Als Napoleons Truppen 1806 Preußen besiegen und der Feldherr in Berlin einzieht, macht sich deutscher Nationalismus breit - mit antifranzösischer Tendenz. Der Dichter Johann Wolfgang von Goethe in Jena hält nicht viel von der patriotischen Welle, aber sein Duzfreund Carl Friedrich Zelter in Berlin schon. Der Maurermeister komponiert nebenbei Lieder und vertont insgesamt rund 100 Gedichte von Goethe und Friedrich Schiller.
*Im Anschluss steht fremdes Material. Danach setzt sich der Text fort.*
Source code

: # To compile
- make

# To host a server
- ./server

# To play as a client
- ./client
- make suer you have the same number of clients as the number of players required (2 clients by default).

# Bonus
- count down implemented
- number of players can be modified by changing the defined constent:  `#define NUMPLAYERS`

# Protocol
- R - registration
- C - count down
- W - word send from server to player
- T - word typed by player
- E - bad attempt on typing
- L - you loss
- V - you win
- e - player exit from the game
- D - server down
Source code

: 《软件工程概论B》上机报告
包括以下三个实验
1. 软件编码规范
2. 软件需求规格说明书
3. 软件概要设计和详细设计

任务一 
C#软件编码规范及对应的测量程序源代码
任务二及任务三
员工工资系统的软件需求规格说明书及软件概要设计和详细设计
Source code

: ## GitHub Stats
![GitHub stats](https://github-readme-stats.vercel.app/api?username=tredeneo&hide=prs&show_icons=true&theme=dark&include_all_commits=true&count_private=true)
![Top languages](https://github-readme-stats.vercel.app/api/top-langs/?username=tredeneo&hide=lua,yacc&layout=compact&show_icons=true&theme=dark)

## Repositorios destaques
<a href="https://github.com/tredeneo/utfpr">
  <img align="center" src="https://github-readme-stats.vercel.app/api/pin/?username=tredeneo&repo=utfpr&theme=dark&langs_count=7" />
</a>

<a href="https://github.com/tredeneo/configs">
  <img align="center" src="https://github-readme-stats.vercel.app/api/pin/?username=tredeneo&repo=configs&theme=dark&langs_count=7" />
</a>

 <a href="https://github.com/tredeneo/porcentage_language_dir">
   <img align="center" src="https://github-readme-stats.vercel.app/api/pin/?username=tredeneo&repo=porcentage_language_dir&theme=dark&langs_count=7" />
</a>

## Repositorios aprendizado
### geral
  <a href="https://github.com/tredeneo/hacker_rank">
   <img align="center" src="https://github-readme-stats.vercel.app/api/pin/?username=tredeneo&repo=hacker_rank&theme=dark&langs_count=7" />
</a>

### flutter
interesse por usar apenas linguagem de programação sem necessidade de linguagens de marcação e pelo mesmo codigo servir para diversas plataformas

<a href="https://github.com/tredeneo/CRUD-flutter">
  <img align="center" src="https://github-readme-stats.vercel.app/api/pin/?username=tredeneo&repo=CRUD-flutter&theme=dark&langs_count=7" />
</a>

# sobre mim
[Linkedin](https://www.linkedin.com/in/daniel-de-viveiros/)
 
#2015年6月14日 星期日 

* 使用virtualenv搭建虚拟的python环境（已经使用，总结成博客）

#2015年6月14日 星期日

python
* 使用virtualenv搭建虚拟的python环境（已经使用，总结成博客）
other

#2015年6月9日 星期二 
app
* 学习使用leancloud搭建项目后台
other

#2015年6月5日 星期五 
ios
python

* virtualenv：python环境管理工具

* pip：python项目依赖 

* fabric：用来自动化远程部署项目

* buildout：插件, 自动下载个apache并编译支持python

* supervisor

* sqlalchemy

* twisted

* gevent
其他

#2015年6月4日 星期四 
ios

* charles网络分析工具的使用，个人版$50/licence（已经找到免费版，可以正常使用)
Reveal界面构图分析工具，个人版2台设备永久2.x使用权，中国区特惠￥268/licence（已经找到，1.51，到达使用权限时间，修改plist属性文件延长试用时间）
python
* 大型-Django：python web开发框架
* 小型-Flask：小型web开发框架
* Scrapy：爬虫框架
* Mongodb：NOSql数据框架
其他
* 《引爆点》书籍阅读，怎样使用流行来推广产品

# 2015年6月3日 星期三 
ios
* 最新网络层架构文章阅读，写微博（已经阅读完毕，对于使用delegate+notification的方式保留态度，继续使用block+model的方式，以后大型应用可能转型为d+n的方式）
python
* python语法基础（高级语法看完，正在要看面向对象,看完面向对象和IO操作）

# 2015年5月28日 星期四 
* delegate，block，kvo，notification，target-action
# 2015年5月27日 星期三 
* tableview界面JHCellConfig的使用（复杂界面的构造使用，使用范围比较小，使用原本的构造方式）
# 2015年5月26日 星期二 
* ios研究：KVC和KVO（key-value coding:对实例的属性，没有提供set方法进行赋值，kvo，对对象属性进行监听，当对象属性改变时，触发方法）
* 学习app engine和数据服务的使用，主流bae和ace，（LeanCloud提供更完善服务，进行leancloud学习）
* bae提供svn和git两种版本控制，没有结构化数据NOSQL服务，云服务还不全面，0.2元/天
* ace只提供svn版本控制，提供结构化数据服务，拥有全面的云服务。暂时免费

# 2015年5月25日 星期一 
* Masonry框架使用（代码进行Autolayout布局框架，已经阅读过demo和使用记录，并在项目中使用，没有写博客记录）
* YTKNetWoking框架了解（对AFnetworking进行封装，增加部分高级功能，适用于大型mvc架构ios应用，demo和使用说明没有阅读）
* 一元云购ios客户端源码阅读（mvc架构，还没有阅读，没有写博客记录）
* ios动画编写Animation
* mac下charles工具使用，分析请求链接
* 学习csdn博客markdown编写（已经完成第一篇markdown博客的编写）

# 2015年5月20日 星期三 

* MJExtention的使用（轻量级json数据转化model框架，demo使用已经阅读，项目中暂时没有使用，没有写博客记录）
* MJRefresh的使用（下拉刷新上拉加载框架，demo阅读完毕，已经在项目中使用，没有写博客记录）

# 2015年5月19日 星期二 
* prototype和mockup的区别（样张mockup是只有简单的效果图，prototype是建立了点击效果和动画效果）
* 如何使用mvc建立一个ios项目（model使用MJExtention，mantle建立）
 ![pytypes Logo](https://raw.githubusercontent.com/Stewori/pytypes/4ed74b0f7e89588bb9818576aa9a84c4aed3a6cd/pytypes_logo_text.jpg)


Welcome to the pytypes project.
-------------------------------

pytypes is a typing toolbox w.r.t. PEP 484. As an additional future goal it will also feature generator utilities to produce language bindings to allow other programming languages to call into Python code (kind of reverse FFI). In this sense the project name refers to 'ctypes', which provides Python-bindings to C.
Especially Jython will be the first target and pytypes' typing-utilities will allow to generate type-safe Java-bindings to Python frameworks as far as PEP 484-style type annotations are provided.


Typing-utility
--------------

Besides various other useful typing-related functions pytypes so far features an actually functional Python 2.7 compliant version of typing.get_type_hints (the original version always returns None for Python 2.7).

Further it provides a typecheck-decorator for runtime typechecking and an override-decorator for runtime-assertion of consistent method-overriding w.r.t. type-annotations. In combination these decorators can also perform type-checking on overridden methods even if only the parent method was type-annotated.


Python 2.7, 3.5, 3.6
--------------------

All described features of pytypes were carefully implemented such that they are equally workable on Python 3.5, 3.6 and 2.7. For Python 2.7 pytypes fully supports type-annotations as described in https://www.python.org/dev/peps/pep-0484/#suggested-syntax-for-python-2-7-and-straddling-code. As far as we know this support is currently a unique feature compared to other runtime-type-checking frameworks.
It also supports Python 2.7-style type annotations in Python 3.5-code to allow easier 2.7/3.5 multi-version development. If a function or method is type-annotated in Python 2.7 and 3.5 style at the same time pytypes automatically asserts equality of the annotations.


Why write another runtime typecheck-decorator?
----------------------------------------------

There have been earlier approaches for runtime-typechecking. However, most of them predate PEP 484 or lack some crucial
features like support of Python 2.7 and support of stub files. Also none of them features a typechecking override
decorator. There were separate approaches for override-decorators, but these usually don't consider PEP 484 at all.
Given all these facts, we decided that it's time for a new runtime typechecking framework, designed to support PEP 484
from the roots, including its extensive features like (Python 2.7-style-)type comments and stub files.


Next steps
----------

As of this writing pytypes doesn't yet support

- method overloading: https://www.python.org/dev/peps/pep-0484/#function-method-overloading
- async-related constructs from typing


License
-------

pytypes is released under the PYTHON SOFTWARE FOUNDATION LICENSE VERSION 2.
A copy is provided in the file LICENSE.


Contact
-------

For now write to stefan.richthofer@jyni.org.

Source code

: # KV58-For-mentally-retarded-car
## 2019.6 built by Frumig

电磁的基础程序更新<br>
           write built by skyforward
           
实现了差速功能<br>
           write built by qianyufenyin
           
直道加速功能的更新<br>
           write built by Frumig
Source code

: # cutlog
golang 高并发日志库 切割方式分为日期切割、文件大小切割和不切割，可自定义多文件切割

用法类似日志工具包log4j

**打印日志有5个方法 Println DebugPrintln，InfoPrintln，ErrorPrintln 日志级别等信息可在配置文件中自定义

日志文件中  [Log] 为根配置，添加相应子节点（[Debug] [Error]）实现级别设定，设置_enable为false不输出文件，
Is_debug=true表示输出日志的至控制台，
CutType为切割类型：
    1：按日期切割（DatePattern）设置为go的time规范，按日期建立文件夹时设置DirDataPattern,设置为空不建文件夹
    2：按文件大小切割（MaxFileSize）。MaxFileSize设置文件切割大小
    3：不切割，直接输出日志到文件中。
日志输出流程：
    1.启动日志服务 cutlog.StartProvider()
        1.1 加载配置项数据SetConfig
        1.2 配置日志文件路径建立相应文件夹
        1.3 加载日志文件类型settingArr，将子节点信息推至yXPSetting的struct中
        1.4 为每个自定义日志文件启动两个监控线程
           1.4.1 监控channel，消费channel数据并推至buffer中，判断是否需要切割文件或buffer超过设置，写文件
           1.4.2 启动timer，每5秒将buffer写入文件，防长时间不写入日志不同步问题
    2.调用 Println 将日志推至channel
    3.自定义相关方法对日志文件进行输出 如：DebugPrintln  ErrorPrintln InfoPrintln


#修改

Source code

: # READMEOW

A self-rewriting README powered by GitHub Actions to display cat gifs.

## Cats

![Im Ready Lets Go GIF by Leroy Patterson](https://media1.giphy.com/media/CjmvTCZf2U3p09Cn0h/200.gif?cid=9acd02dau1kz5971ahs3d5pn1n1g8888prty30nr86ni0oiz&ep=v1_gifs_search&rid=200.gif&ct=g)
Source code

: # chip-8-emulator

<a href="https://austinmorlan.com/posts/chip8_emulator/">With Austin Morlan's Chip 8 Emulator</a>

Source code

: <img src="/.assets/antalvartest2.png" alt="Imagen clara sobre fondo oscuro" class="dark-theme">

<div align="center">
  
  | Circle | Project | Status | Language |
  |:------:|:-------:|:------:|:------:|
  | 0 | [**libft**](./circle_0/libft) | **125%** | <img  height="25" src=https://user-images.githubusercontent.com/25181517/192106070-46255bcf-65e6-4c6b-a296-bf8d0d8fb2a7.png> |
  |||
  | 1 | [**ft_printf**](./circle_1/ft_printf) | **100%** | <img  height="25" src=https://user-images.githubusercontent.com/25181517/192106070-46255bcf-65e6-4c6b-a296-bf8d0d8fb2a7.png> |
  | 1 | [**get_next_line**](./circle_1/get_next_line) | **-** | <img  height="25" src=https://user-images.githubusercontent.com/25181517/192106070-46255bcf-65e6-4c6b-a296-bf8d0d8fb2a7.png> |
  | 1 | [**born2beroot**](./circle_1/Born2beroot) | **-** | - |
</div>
Goethe ist von Zelter begeistert: "Wenn die Tüchtigkeit sich aus der Welt verlöre, so könnte man sie durch ihn wieder herstellen."
Zelter ist ein Organisationstalent, das die junge Berliner Singakademie leitet und in Preußen den Musikunterricht populär macht. Der Fechtliebhaber mag Geselligkeit. Ihm schwebt eine Mischung aus Männerchor und König Artus' Tafelrunde vor: "Eine Gesellschaft von 25 Männern, von denen der 25. der gewählte Meister ist, versammelt sich monatlich einmal bei einem Abendmahle von zwei Gerichten und vergnügt sich an gefälligen deutschen Gesängen." Die Mitglieder müssten "entweder Dichter, Komponisten oder Sänger sein." Zelters sogenannte Liedertafel trifft sich zum ersten Mal am 24. Januar 1809. Die Sangesfreunde wollen kein Konzert geben, sondern nur für sich essen, trinken und singen.
National und patriarchal
Nach Zelters Wille sollen die Männer "Gegenstände des Vaterlandes und des allgemeinen Wohls in ihrem Umfange behandeln." Das nationale Moment habe dabei eine entscheidende Rolle gespielt, sagt Friedhelm Brusniak, Professor für Musikpädagogik an der Universität Würzburg. Während und nach den Befreiungskriegen gegen Napoleon schließen sich zehntausende Männer in Chören zusammen. Ein Lied können sie alle: "Was ist des Deutschen Vaterland?" Der Text der heimlichen Nationalhymne stammt von Ernst Moritz Arndt.
Später, im Kaiserreich, singen bei den konkurrierenden Arbeiterchören auch Frauen mit. Ein Unding für den bürgerlichen Deutschen Sängerbund. Die deutschen Männergesangsvereine bleiben ein Hort von Patriarchat und Nationalismus. Nach dem verlorenen Ersten Weltkrieg treffen sich 1928 rund 200.000 Deutsche und Österreicher in Wien zu einem Sängerbund-Fest. Ihre Botschaft lautet: Anschluss Österreichs an das Deutsche Reich. Nach Adolf Hitlers Machtübernahme 1933 sind die Männerchöre leicht gleichzuschalten. "Viele Repräsentanten des Deutschen Sängerbundes waren Nazis oder standen dem Nationalsozialismus sehr, sehr nahe", so Chorforscher Brusniak.
Zelter-Plakette als Auszeichnung
Als die Männerchöre nach dem Zweiten Weltkrieg auch in der Bundesrepublik weitersingen, bleiben manche Funktionäre in Amt und Würden. 1956 stiftet Bundespräsident Theodor Heuss die Zelter-Plakette. Ausgezeichnet werden damit Chöre, die schon seit 100 Jahren singen. Etwa 10.000 Chöre erhalten diesen Sängerorden. Auch Bundespräsident Heinrich Lübke unterschreibt jedes Jahr hunderte Urkunden.
Der Deutsche Chorverband schätzt, dass es heute in Deutschland rund 60.000 Chöre mit etwa zwei Millionen Sängern und Sängerinnen gibt. Meistens handele es sich dabei um gemischte Chöre.